:: Given data

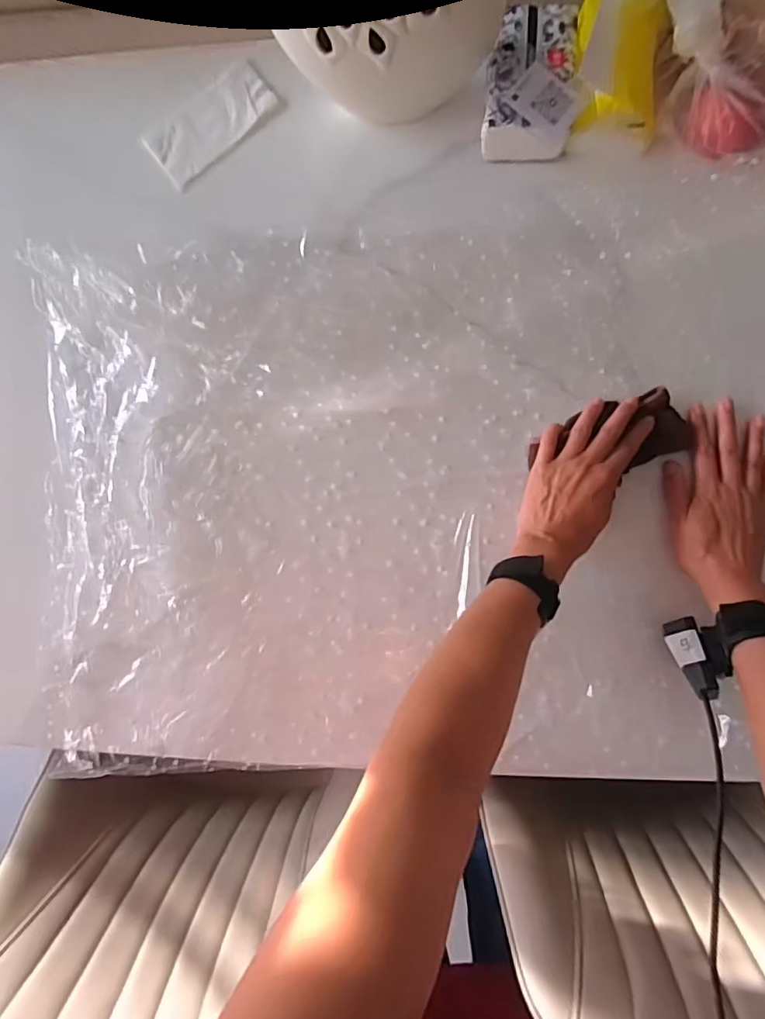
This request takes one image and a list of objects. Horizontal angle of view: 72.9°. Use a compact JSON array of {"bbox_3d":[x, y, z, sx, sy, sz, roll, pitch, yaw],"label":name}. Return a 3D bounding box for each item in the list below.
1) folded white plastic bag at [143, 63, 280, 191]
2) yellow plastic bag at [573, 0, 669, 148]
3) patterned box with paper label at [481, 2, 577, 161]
[{"bbox_3d":[-0.206,-0.466,0.623,0.157,0.009,0.076,-37,84,1],"label":"folded white plastic bag"},{"bbox_3d":[0.243,-0.468,0.512,0.085,0.080,0.142,3,85,5],"label":"yellow plastic bag"},{"bbox_3d":[0.158,-0.451,0.553,0.089,0.036,0.159,6,85,6],"label":"patterned box with paper label"}]

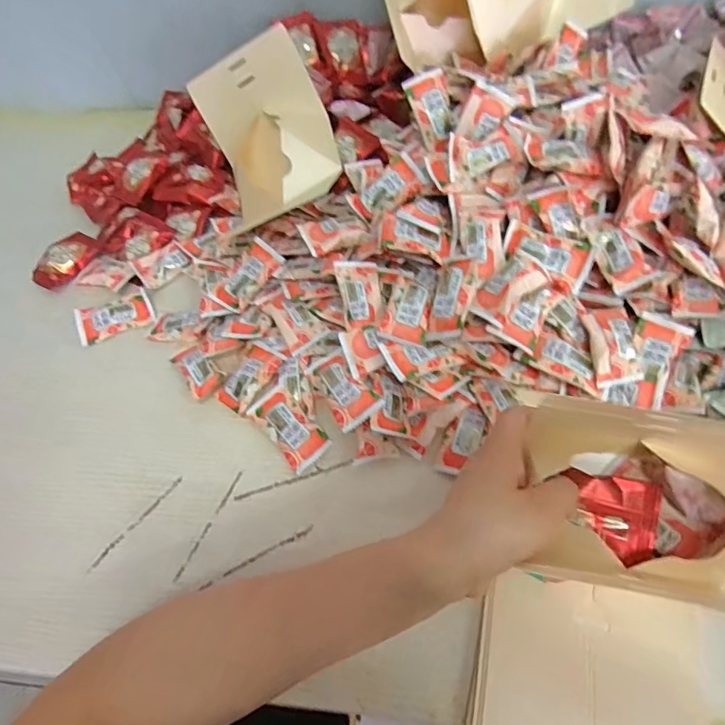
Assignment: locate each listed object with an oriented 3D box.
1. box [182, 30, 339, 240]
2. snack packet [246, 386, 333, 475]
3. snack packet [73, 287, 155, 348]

::::

• What is required
If the listing above includes images, copy every line of it exactly except those images.

• Reply to the exercise
This request takes one image and a list of objects. Horizontal angle of view: 72.9°. Use a compact JSON array of {"bbox_3d":[x, y, z, sx, sy, sz, roll, pitch, yaw],"label":name}. Return a 3D bounding box for each item in the list below.
1) folded white plastic bag at [143, 63, 280, 191]
2) yellow plastic bag at [573, 0, 669, 148]
3) patterned box with paper label at [481, 2, 577, 161]
[{"bbox_3d":[-0.206,-0.466,0.623,0.157,0.009,0.076,-37,84,1],"label":"folded white plastic bag"},{"bbox_3d":[0.243,-0.468,0.512,0.085,0.080,0.142,3,85,5],"label":"yellow plastic bag"},{"bbox_3d":[0.158,-0.451,0.553,0.089,0.036,0.159,6,85,6],"label":"patterned box with paper label"}]

Assignment: locate each listed object with an oriented 3D box.
1. box [182, 30, 339, 240]
2. snack packet [246, 386, 333, 475]
3. snack packet [73, 287, 155, 348]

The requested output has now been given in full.